Hedge funds raised bullish bets on copper last week to the highest level since January, according to U.S. Commodity Futures Trading Commission data. Speculative long positions outnumbered short positions by 26,463 contracts on the Comex in the week ended Oct. 26. Net-long positions rose 1 percent from a week earlier.

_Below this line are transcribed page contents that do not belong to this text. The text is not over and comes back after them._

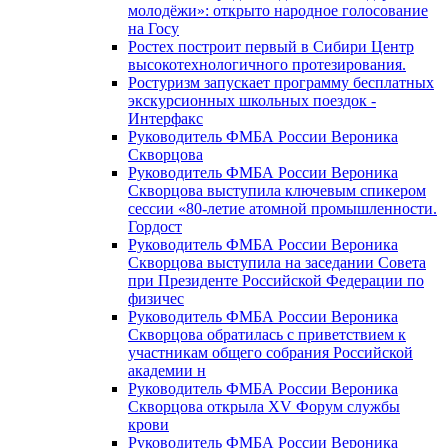
молодёжи»: открыто народное голосование
на Госу
Ростех построит первый в Сибири Центр
высокотехнологичного протезирования.
Ростуризм запускает программу бесплатных
экскурсионных школьных поездок -
Интерфакс
Руководитель ФМБА России Вероника
Скворцова
Руководитель ФМБА России Вероника
Скворцова выступила ключевым спикером
сессии «80-летие атомной промышленности.
Гордост
Руководитель ФМБА России Вероника
Скворцова выступила на заседании Совета
при Президенте Российской Федерации по
физичес
Руководитель ФМБА России Вероника
Скворцова обратилась с приветствием к
участникам общего собрания Российской
академии н
Руководитель ФМБА России Вероника
Скворцова открыла XV Форум службы
крови
Руководитель ФМБА России Вероника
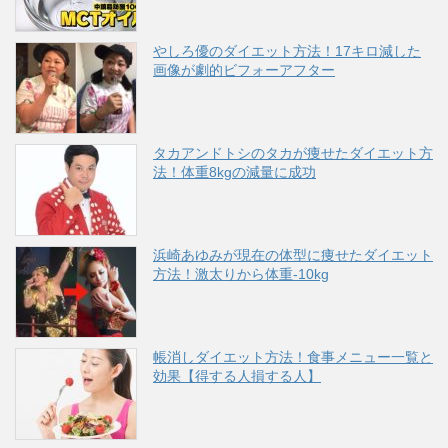
やしろ優のダイエット方法！17キロ減した
画像が劇的ビフォーアフター
タカアンドトシのタカが痩せたダイエット方
法！体重8kgの減量に成功
浜崎あゆみが現在の体型に痩せたダイエット
方法！激太りから体重-10kg
帳消しダイエット方法！食事メニュー一覧と
効果【得する人損する人】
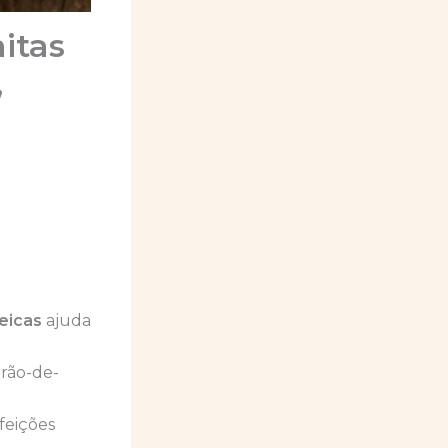
itas
,
eicas
ajuda
grão-de-
feições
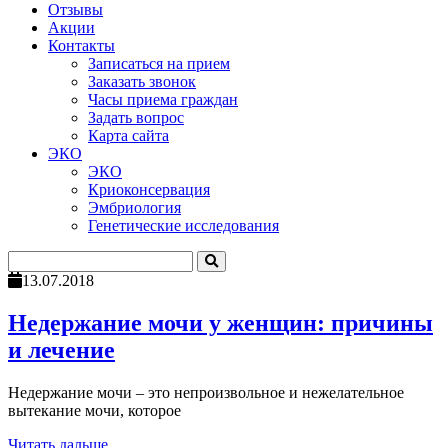
Отзывы
Акции
Контакты
Записаться на прием
Заказать звонок
Часы приема граждан
Задать вопрос
Карта сайта
ЭКО
ЭКО
Криоконсервация
Эмбриология
Генетические исследования
13.07.2018
Недержание мочи у женщин: причины
и лечение
Недержание мочи – это непроизвольное и нежелательное
вытекание мочи, которое
Читать дальше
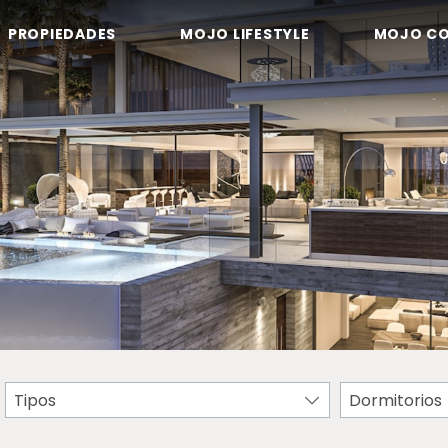
PROPIEDADES
MOJO LIFESTYLE
MOJO C
Tipos
Dormitorios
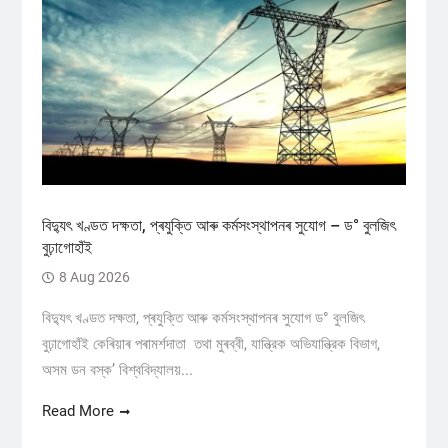
বিদ্যুৎ খণ্ডত দক্ষতা, প্ৰযুক্তি আৰু কৰ্মসংস্থাপনৰ সুযোগ – ড° বুলজিৎ
বুঢ়াগোহাঁই
8 Aug 2026
বিদ্যুৎ খণ্ডত দক্ষতা, প্ৰযুক্তি আৰু কৰ্মসংস্থাপনৰ সুযোগ ড° বুলজিৎ
বুঢ়াগোহাঁই কেৰিয়াৰ পৰামৰ্শদাতা তথা মুৰব্বী, যান্ত্রিক অভিযান্ত্রিক বিভাগ,
অসম ডন বস্ক’ বিশ্ববিদ্যালয়...
Read More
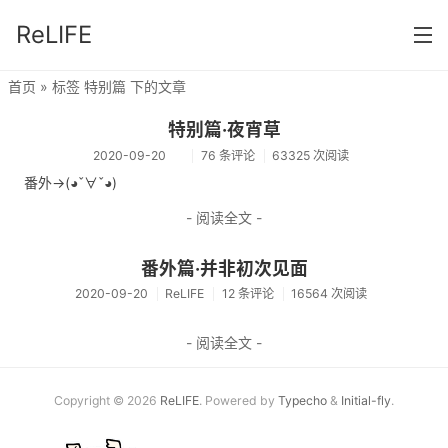
ReLIFE
首页
» 标签 特别篇 下的文章
首页
特别篇·夜宵草
分类
2020-09-20
76 条评论
63325 次阅读
番外->(◕ˇ∀ˇ◕)
ReLIFE
- 阅读全文 -
番外篇·并非初次见面
2020-09-20
ReLIFE
12 条评论
16564 次阅读
- 阅读全文 -
Copyright © 2026
ReLIFE
. Powered by
Typecho
&
Initial-fly
.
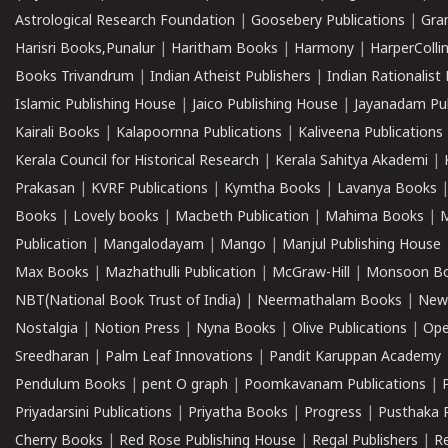
Astrological Research Foundation
|
Goosebery Publications
|
Gra
Harisri Books,Punalur
|
Haritham Books
|
Harmony
|
HarperCollin
Books Trivandrum
|
Indian Atheist Publishers
|
Indian Rationalist 
Islamic Publishing House
|
Jaico Publishing House
|
Jayanadam Pub
Kairali Books
|
Kalapoornna Publications
|
Kaliveena Publications
Kerala Council for Historical Research
|
Kerala Sahitya Akademi
|
Prakasan
|
KVRF Publications
|
Kymtha Books
|
Lavanya Books
Books
|
Lovely books
|
Macbeth Publication
|
Mahima Books
|
M
Publication
|
Mangalodayam
|
Mango
|
Manjul Publishing House
Max Books
|
Mazhathulli Publication
|
McGraw-Hill
|
Monsoon B
NBT(National Book Trust of India)
|
Neermathalam Books
|
New
Nostalgia
|
Notion Press
|
Nyna Books
|
Olive Publications
|
Ope
Sreedharan
|
Palm Leaf Innovations
|
Pandit Karuppan Academy
Pendulum Books
|
pent O graph
|
Poomkavanam Publications
|
Priyadarsini Publications
|
Priyatha Books
|
Progress
|
Pusthaka 
Cherry Books
|
Red Rose Publishing House
|
Regal Publishers
|
R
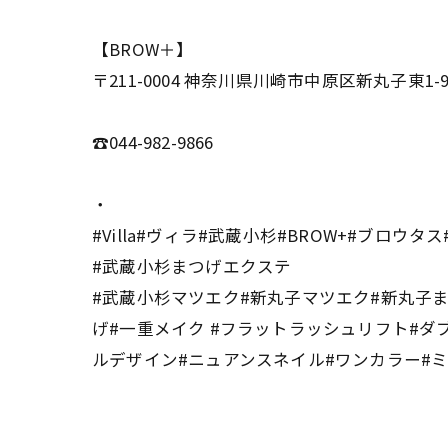
【BROW＋】
〒211-0004 神奈川県川崎市中原区新丸子東1-9
☎044-982-9866
・
#Villa#ヴィラ#武蔵小杉#BROW+#ブロウタ
#武蔵小杉まつげエクステ
#武蔵小杉マツエク#新丸子マツエク#新丸子まつけ
げ#一重メイク #フラットラッシュリフト#ダ
ルデザイン#ニュアンスネイル#ワンカラー#ミ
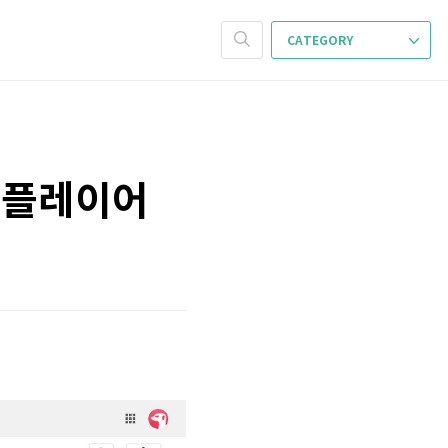
CATEGORY
상 플레이어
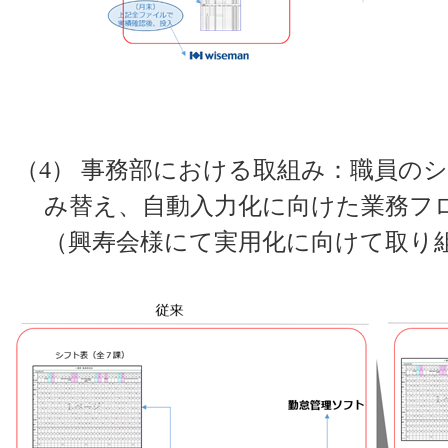
（4）
事務部における取組み：職員の
み替え、自動入力化に向けた業務フ
（興寿会様にて実用化に向けて取り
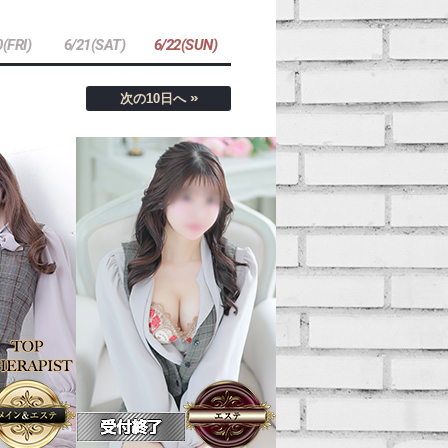
0(FRI)
6/21(SAT)
6/22(SUN)
»
次の10日へ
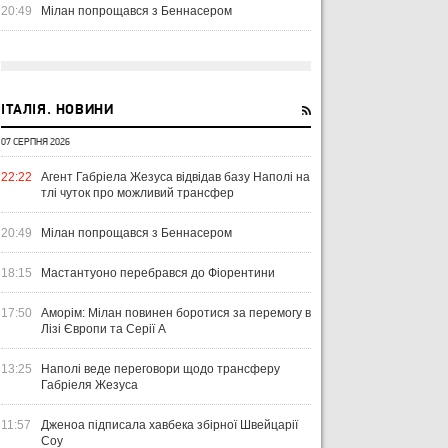
20:49
Мілан попрощався з Беннасером
ІТАЛІЯ. НОВИНИ
07 СЕРПНЯ 2026
22:22
Агент Габріела Жезуса відвідав базу Наполі на
тлі чуток про можливий трансфер
20:49
Мілан попрощався з Беннасером
18:15
Мастантуоно перебрався до Фіорентини
17:50
Аморім: Мілан повинен боротися за перемогу в
Лізі Європи та Серії А
13:25
Наполі веде переговори щодо трансферу
Габріеля Жезуса
11:57
Дженоа підписала хавбека збірної Швейцарії
Соу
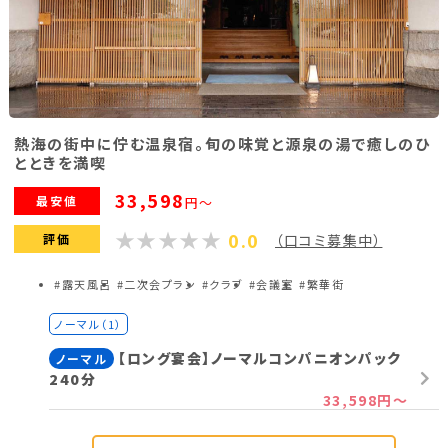
熱海の街中に佇む温泉宿。旬の味覚と源泉の湯で癒しのひ
とときを満喫
33,598
最安値
円～
0.0
評価
（口コミ募集中）
#露天風呂
#二次会プラン
#クラブ
#会議室
#繁華街
ノーマル（1）
【ロング宴会】ノーマルコンパニオンパック
ノーマル
240分
33,598円～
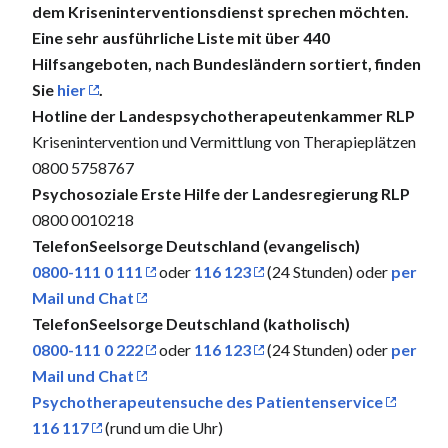
dem Kriseninterventionsdienst sprechen möchten.
Eine sehr ausführliche Liste mit über 440
Hilfsangeboten, nach Bundesländern sortiert, finden
Sie
hier
.
Hotline der Landespsychotherapeutenkammer RLP
Krisenintervention und Vermittlung von Therapieplätzen
0800 5758767
Psychosoziale Erste Hilfe der Landesregierung RLP
0800 0010218
TelefonSeelsorge Deutschland (evangelisch)
0800-111 0 111
oder
116 123
(24 Stunden) oder
per
Mail und Chat
TelefonSeelsorge Deutschland (katholisch)
0800-111 0 222
oder
116 123
(24 Stunden) oder
per
Mail und Chat
Psychotherapeutensuche des Patientenservice
116 117
(rund um die Uhr)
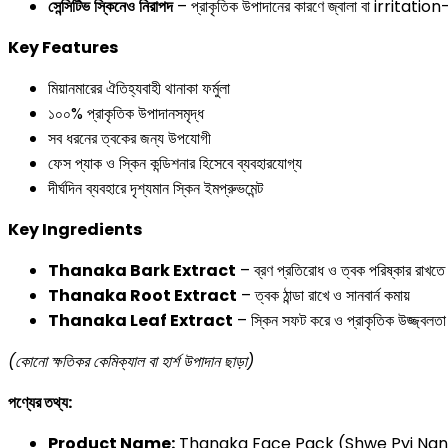
সেন্সিটিভ
স্কিনেও
নিরাপদ
– প্রাকৃতিক উপাদানের কারণে জ্বালা বা irritation-
Key Features
মিয়ানমারের ঐতিহ্যবাহী থানাকা ফর্মুলা
১০০% প্রাকৃতিক উপাদানসমৃদ্ধ
সব ধরনের ত্বকের জন্য উপযোগী
ফেস প্যাক ও স্কিন কন্ডিশনার হিসেবে ব্যবহারযোগ্য
দীর্ঘদিন ব্যবহারে দৃশ্যমান স্কিন ইমপ্রুভমেন্ট
Key Ingredients
Thanaka Bark Extract
– ব্রণ প্রতিরোধ ও ত্বক পরিষ্কার রাখতে 
Thanaka Root Extract
– ত্বক ঠান্ডা রাখে ও সানবার্ন কমায়
Thanaka Leaf Extract
– স্কিন সফট করে ও প্রাকৃতিক উজ্জ্বলতা
(
কোনো
ক্ষতিকর
কেমিক্যাল
বা
হার্শ
উপাদান
ছাড়া
)
পণ্যের
তথ্য:
Product Name:
Thanaka Face Pack (Shwe Pyi Na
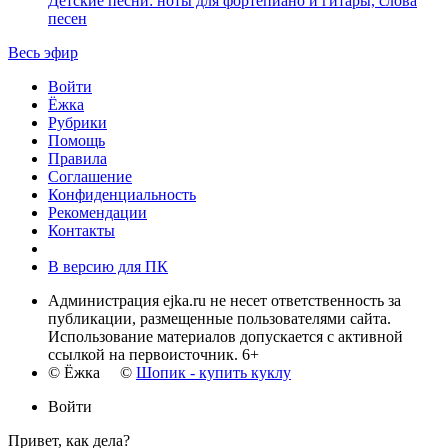
Детские песни: ноты для фортепиано и гитары, слова
песен
Весь эфир
Войти
Ёжка
Рубрики
Помощь
Правила
Соглашение
Конфиденциальность
Рекомендации
Контакты
В версию для ПК
Администрация ejka.ru не несет ответственность за
публикации, размещенные пользователями сайта.
Использование материалов допускается с активной
ссылкой на первоисточник. 6+
© Ёжка ©
Шопик - купить куклу
Войти
Привет, как дела?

Institute for Supply Management figures due today at 2 p.m. London time probably will show that manufacturing in the U.S. expanded at a slower pace in October, evidence of the cooling in the recovery that’s taken place since early 2010, economists said. The ISM’s manufacturing gauge slipped to 54 from 54.4, the median estimate in a Bloomberg News survey shows.

Construction Spending

Other reports may show consumer spending rose and construction spending fell. Construction accounts for about 25 percent of global copper demand, according to the Copper Development Association.

Copper also gained last week on speculation about a potential strike at Collahuasi, the world’s fourth-largest mine for the metal. Anglo American Plc and Xstrata Plc restarted wage talks with workers on Oct. 29. The mine is in Chile, the biggest copper-producing nation.

Tin for three-month delivery on the LME rose 1.2 percent to $25,900 a ton. Prices reached a record $27,338.50 on Oct. 14. The metal has jumped 53 percent this year, leading advances on the exchange, after production was disrupted in Indonesia and the Democratic Republic of the Congo.

Lead gained 1.6 percent to $2,487 a ton and nickel climbed 1.3 percent to $23,297 a ton. Aluminum rose 2 percent to $2,390 a ton and zinc added 1.9 percent to $2,470 a ton.